### EXERCISE REQUIREMENTS:
Rewrite the listing lines from the one containing "Page size: 1654x931." through the one containing "picture [1461, 890, 1492, 922]", inclusive, switching "bounding box" to "bbox" and keeping everything else unchanged.

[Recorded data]
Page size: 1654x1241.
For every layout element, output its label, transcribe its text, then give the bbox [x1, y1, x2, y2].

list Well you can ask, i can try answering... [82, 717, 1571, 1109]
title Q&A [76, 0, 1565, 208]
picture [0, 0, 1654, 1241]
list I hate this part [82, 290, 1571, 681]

* * *

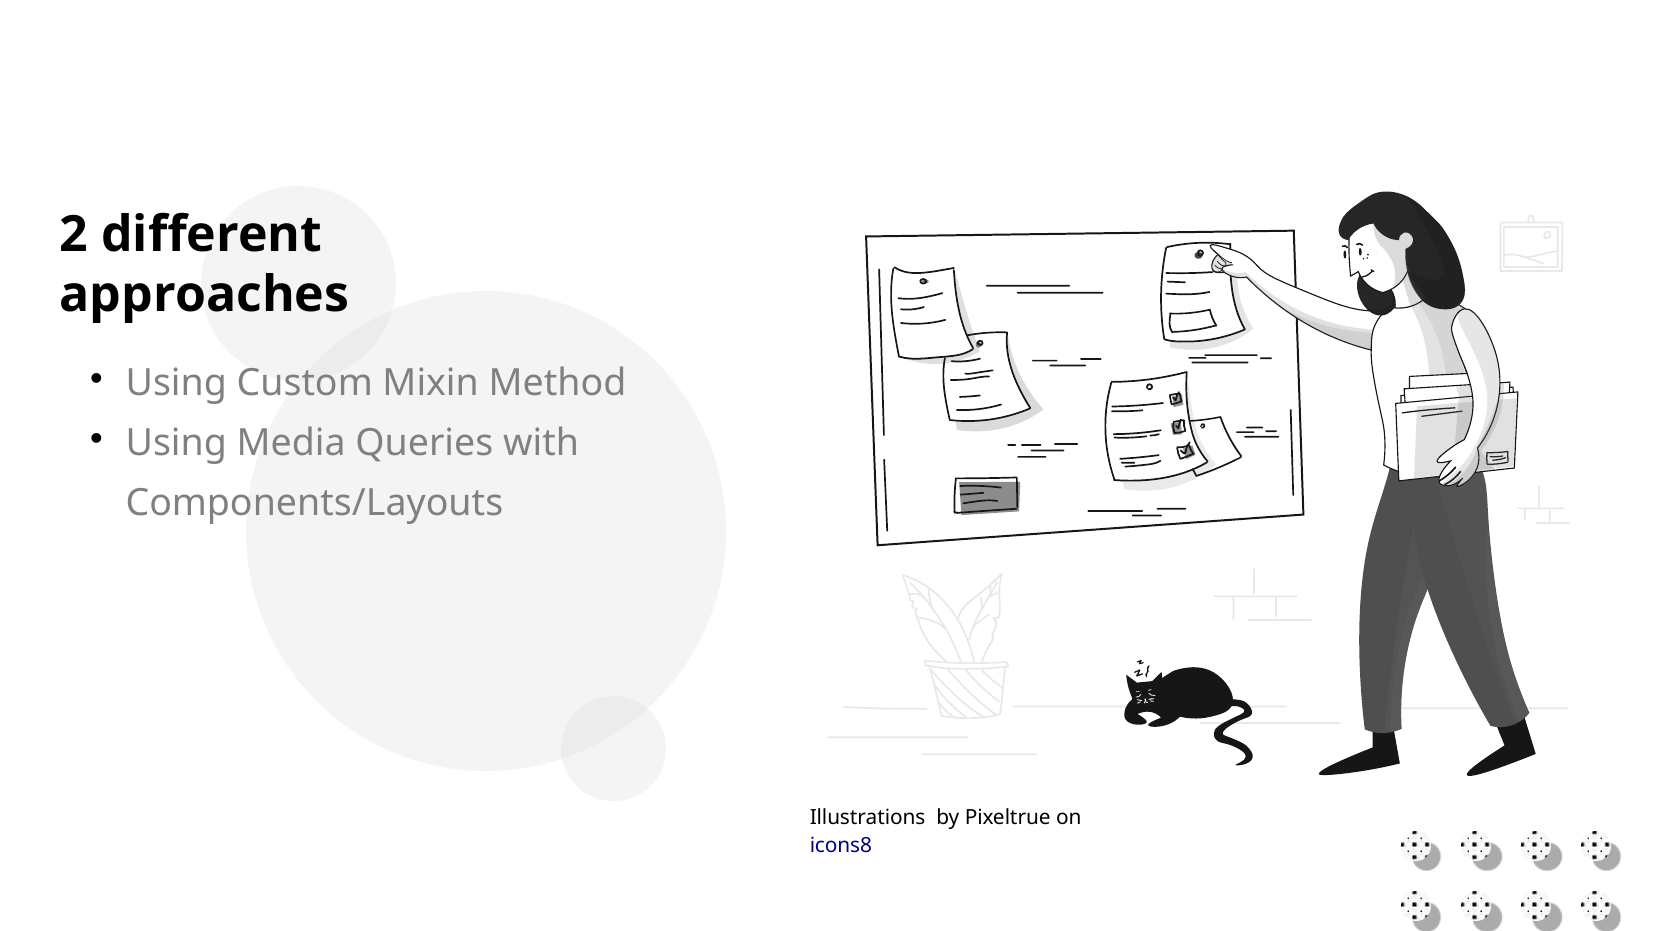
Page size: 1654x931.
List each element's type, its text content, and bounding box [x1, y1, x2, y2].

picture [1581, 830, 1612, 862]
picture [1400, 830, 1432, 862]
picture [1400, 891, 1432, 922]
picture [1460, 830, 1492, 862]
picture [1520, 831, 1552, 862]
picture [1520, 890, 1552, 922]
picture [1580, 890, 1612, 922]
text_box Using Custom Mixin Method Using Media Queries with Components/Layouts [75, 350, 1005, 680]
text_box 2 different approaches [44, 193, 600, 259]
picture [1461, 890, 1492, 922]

### THE REPLY:
Page size: 1654x931.
List each element's type, its text content, and bbox [x1, y1, x2, y2].

picture [1581, 830, 1612, 862]
picture [1400, 830, 1432, 862]
picture [1400, 891, 1432, 922]
picture [1460, 830, 1492, 862]
picture [1520, 831, 1552, 862]
picture [1520, 890, 1552, 922]
picture [1580, 890, 1612, 922]
text_box Using Custom Mixin Method Using Media Queries with Components/Layouts [75, 350, 1005, 680]
text_box 2 different approaches [44, 193, 600, 259]
picture [1461, 890, 1492, 922]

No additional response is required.